* **Document text**
__________________________________________________
Internet connectivity across much of southern Somalia has been cut off on Sunday, according to local residents and an independent group that investigates digital rights, cyber-security and internet governance.
Netblocks said that their network data recorded that the internet was cut at 10:30 am local time, with most of Mogadishu offline.
The internet cutoff comes just one day after Somalia’s parliament removed PM Hassan Ali Khaire in a vote of no-confidence.
Somalia’s main international partners, the U.S. and the European Union have both criticized the move as unhelpful in a fragile political environment.
Netblocks says that a preliminary analysis of the sub-sea cable networks shows that the disconnect was not a result of an accidental cut, suggesting that the service cut was intentional.
“The ongoing incident has nation-scale impact consistent with an intentional blackout affecting cellular and fixed-line networks, and is not attributed to any international issue, technical outage or cyber-attack.”
In a statement, Hormuud, Somalia’s largest telecom service provider, offered a different explanation. Hormuud said that windy conditions on the Indian ocean caused the blackout.
__________________________________________________
* **Work to complete**
Which possible causes of the blackout does Netblocks rule out in the report on Somalia's internet cutoff?
__________________________________________________
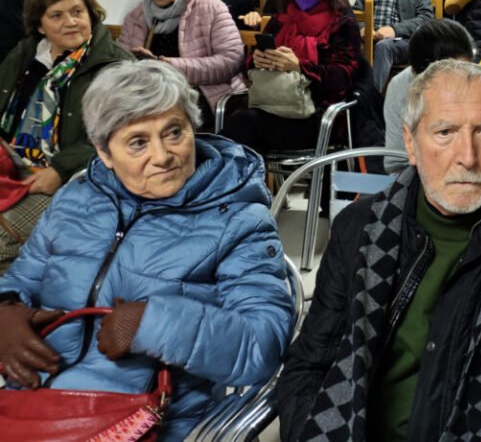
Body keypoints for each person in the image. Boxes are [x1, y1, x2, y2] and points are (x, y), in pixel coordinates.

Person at [277, 60, 481, 440]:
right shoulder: (359, 227)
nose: (467, 157)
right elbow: (309, 367)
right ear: (410, 143)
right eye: (445, 132)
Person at [0, 59, 294, 441]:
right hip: (32, 404)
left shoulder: (238, 220)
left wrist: (153, 325)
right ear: (104, 153)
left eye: (175, 132)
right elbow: (22, 278)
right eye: (138, 142)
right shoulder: (75, 199)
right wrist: (5, 309)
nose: (162, 155)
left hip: (146, 417)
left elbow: (263, 346)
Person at [0, 0, 132, 271]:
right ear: (39, 25)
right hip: (9, 164)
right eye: (56, 15)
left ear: (91, 14)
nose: (70, 22)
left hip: (70, 179)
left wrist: (59, 169)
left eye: (77, 12)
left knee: (0, 240)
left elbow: (116, 136)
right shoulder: (26, 54)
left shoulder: (114, 66)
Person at [223, 0, 370, 154]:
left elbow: (341, 78)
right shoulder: (279, 22)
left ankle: (217, 181)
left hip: (319, 114)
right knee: (237, 119)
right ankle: (226, 180)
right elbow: (247, 67)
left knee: (243, 125)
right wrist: (256, 61)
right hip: (274, 104)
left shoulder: (343, 26)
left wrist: (299, 67)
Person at [119, 0, 245, 128]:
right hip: (149, 96)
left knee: (157, 115)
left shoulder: (211, 8)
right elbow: (117, 67)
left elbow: (231, 61)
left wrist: (171, 67)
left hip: (205, 97)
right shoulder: (136, 18)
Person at [383, 18, 475, 175]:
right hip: (416, 181)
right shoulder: (400, 89)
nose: (461, 81)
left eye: (467, 70)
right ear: (418, 75)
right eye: (452, 76)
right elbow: (397, 164)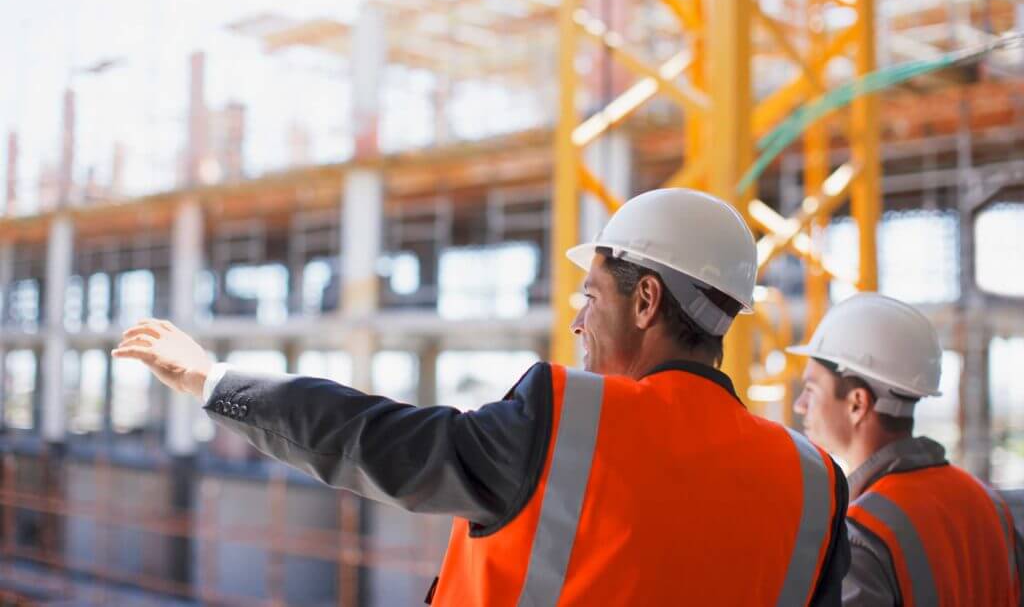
__________________________________________________
* **Written solution**
- An accidental cut to the sub-sea cable networks
- An international issue
- A technical outage
- A cyber-attack